Fast forward again (thank god for this DVR), to my post college stint as a Hebrew school teacher and the little 4th grader who looked right at me and asked “WHAT’S THAT” (children speak only in capital letters, it’s the weirdest). But Ryan had a good point, what was that. Yes it’s a cyst but what is it doing growing right above my heart! And I took stock of all the areas in my life that relate to my heart, which happen to be all areas, and did some analysis:
The acting I claim to love doing, I didn’t love doing; the writing I claim to love doing, I didn’t love doing; the loving I claim to a. be desperate for and b. capable of, I was not doing. It became so clear. I literally had blockage above my heart. Sure I had done superficial things in pursuit of the above-mentioned. I’d made an online acting profile, I’d made a twitter, I’d made out with a guy who was a campaign manager for anti-gun legislation in Las Vegas (shout out to my girl Nancy Meyers). But at the end of each day I was alone and feeling a little empty — which is not the same thing as feeling thin, by the way.
Enter Dr. Corbem! Dr. Corbem is a Beverly Hills plastic surgeon who’s never had a son in Paris. Dr. Hadlieb had referred me to Dr.C. because if we were gonna get this bad boy removed, we wanted a crafty pair of hands doing it. I was awake for the procedure. Dr. C, his assistant Al and I, we all were cracking jokes about tumors with teeth in them and rooms filled with jars of cysts — it was a ball! But. Even though they had numbed the area, I felt like I could feel everything. Even though Dr. C. was making only a 2-inch incision, I was being opened up, wide. One wrong move and this Beverly Hills plastic surgeon would have my heart in his hands. I felt so vulnerable, and when I left, I cried.

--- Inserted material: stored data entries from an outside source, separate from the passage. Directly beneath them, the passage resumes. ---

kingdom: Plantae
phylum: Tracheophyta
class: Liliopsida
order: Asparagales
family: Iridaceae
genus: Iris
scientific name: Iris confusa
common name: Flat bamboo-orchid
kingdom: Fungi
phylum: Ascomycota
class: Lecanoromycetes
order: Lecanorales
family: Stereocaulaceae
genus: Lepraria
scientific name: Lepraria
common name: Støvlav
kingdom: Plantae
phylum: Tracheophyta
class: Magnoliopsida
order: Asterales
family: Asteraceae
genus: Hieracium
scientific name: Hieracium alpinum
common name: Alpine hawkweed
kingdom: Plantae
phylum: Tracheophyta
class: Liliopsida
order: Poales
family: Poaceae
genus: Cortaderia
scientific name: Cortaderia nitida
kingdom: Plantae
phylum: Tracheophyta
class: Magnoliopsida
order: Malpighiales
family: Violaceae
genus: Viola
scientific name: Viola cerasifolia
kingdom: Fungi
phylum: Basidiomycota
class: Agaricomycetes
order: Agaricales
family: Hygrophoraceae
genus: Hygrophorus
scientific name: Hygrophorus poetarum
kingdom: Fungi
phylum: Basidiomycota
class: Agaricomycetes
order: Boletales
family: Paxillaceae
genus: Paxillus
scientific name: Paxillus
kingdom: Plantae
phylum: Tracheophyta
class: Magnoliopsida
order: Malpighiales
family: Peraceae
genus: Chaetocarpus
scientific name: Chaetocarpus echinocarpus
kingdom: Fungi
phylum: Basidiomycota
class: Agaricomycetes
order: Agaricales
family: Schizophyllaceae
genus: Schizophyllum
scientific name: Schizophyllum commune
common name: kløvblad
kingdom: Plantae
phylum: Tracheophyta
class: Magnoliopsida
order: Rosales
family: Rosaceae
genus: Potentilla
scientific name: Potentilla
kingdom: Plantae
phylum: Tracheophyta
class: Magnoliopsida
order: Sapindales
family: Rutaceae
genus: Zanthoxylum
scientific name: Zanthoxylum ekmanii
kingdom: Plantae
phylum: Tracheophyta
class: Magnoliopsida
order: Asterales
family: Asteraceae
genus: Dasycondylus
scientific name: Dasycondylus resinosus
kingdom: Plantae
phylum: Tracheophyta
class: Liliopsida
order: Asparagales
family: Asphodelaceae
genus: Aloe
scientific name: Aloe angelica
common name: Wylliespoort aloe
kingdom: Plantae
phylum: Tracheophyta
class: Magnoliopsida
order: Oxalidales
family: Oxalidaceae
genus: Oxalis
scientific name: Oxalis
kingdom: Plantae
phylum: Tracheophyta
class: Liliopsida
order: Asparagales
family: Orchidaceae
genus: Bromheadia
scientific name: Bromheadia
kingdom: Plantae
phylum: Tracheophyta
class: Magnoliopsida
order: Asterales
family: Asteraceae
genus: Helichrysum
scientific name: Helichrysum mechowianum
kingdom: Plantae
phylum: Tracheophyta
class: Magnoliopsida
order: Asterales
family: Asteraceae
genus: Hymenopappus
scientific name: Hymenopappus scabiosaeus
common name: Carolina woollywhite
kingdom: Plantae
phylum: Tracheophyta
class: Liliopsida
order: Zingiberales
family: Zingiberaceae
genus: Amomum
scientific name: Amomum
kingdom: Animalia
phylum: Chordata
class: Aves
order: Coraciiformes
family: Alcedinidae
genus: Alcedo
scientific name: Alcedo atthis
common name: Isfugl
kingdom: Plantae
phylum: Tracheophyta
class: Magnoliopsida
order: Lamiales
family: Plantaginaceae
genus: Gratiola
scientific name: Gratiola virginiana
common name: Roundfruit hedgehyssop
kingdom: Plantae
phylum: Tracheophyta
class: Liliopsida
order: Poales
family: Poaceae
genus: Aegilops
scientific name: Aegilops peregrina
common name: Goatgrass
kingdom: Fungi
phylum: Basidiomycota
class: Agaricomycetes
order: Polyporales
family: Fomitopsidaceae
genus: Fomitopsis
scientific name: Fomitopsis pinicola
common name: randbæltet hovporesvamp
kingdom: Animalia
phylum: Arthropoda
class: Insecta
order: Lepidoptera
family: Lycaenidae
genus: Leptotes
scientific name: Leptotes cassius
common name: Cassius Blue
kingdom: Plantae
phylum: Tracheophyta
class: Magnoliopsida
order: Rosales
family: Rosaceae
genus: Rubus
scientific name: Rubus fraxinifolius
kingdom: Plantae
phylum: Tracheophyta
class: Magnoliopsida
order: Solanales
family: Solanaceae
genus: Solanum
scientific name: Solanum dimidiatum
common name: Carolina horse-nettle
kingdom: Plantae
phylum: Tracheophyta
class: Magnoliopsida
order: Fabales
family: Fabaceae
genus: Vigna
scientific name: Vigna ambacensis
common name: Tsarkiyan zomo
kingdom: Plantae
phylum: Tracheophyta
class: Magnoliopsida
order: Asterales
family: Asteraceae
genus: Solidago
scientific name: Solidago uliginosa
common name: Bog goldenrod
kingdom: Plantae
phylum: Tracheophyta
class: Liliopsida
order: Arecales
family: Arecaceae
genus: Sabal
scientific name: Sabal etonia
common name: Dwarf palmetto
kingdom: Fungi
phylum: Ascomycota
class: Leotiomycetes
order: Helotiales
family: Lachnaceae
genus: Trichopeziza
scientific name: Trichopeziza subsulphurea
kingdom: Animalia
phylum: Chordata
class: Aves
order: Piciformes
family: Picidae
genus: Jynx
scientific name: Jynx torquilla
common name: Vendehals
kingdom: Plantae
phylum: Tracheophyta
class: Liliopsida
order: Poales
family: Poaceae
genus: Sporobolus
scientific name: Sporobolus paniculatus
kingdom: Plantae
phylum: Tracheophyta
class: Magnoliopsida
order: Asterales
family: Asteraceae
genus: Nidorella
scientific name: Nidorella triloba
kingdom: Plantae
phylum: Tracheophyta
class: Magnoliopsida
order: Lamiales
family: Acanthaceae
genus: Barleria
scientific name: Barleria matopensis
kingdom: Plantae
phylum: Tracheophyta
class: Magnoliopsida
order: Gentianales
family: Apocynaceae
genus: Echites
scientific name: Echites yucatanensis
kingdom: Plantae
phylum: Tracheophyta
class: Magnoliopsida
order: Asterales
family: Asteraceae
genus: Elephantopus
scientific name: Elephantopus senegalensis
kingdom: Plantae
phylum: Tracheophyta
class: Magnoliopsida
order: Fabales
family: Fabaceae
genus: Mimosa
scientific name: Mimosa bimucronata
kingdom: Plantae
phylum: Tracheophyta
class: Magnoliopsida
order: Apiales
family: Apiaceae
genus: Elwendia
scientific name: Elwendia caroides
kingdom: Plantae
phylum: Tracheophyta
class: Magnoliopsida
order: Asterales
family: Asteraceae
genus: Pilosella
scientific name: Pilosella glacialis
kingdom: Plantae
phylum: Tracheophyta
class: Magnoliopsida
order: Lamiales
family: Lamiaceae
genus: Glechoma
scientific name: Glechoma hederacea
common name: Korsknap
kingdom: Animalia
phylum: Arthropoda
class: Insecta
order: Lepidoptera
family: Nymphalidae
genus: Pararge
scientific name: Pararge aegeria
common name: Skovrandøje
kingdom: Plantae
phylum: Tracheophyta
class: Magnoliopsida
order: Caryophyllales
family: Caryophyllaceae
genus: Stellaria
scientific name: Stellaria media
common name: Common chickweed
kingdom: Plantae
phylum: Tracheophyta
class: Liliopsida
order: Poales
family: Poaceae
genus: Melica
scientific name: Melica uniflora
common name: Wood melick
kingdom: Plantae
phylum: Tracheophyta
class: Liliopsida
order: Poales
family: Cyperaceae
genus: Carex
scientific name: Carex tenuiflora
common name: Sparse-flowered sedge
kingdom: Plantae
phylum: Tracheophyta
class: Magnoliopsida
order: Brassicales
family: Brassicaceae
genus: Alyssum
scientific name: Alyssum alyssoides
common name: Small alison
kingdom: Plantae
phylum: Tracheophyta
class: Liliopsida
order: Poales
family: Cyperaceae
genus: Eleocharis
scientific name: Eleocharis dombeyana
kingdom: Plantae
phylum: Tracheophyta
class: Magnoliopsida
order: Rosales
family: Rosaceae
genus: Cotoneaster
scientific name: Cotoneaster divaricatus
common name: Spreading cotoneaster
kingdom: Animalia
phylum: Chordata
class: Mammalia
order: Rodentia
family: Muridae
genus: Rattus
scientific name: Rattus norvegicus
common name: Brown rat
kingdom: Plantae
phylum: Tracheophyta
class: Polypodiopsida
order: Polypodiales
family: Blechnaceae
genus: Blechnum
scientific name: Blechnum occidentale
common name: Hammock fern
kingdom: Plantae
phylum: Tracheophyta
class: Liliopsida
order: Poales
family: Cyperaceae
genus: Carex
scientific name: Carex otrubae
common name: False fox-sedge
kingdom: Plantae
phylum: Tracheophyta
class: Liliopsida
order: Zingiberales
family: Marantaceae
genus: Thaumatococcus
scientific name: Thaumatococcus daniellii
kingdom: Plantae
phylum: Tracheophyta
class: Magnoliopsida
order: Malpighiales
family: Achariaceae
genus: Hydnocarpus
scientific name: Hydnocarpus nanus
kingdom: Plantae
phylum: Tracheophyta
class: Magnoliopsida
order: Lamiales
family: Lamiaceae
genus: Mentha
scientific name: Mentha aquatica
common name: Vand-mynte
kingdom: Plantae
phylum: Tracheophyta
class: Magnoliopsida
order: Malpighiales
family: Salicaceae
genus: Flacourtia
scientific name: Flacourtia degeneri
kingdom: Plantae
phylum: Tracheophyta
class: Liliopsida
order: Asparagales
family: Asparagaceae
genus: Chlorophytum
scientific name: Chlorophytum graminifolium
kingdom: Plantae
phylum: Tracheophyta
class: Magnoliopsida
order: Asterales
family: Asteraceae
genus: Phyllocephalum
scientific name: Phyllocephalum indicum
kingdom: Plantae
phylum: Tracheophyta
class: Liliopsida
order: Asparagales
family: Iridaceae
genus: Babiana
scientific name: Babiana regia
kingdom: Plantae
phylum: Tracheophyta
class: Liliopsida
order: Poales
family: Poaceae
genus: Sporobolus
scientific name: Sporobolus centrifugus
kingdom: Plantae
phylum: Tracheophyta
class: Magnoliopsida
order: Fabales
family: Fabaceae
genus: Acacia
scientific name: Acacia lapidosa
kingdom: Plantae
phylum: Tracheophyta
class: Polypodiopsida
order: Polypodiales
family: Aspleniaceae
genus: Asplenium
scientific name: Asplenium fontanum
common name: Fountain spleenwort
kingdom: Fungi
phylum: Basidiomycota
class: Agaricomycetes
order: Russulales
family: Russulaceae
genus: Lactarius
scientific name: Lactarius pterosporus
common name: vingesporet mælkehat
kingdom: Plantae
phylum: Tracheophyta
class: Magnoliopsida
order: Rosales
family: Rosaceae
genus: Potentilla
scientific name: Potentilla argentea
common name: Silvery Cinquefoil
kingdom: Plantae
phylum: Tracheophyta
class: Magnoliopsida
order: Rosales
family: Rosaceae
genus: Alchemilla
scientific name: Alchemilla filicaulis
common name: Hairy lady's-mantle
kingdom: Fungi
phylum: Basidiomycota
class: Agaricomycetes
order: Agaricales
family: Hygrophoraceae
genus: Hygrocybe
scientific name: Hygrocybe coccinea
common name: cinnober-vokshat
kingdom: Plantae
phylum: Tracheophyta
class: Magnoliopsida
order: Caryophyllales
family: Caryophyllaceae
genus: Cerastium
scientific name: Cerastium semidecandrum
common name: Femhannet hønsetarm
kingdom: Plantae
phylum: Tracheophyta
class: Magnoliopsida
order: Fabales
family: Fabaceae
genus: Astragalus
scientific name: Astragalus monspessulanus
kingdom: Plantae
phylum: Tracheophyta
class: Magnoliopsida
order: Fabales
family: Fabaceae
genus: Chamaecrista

And I cried every day for a month after my surgery. Sometimes just staring at my chest, which looked foreign to me. Sometimes when I reached for a parking structure ticket, terrified that if I reached too far my body would split in half. Sometimes because the wind on my face reminded me that I love my mother, and I’d feel a tenderness towards the earth and this universe that made (and makes) me weep.
I should note that while it’s been well over a year, the area is still healing (not formally, but chakra-ly). And I’ve been left with a bruise-y looking, soft pink little leaf shape, reminiscent of the Eye of Sauron from Lord of the Rings, or a vagina. And it might fade more, the scar, or not. Even if it does there will always be a little something, right dead center and a little to the left, just above my heart. My chest won’t be perfect, but hey — I guess it never was to begin with.